(Input data)
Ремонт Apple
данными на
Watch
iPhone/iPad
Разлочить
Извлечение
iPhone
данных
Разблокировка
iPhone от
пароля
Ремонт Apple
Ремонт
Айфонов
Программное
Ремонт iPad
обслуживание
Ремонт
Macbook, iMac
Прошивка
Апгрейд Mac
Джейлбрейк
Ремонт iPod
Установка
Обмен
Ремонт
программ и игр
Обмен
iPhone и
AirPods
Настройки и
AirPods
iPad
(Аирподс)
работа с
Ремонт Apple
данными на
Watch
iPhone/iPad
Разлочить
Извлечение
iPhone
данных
(End Input data)
- Task
Each line above, from the one that contains "программ и игр" to the last line of the records, should be repeated exactly. Leave out all others.

- Response to the task
программ и игр
Обмен
iPhone и
AirPods
Настройки и
AirPods
iPad
(Аирподс)
работа с
Ремонт Apple
данными на
Watch
iPhone/iPad
Разлочить
Извлечение
iPhone
данных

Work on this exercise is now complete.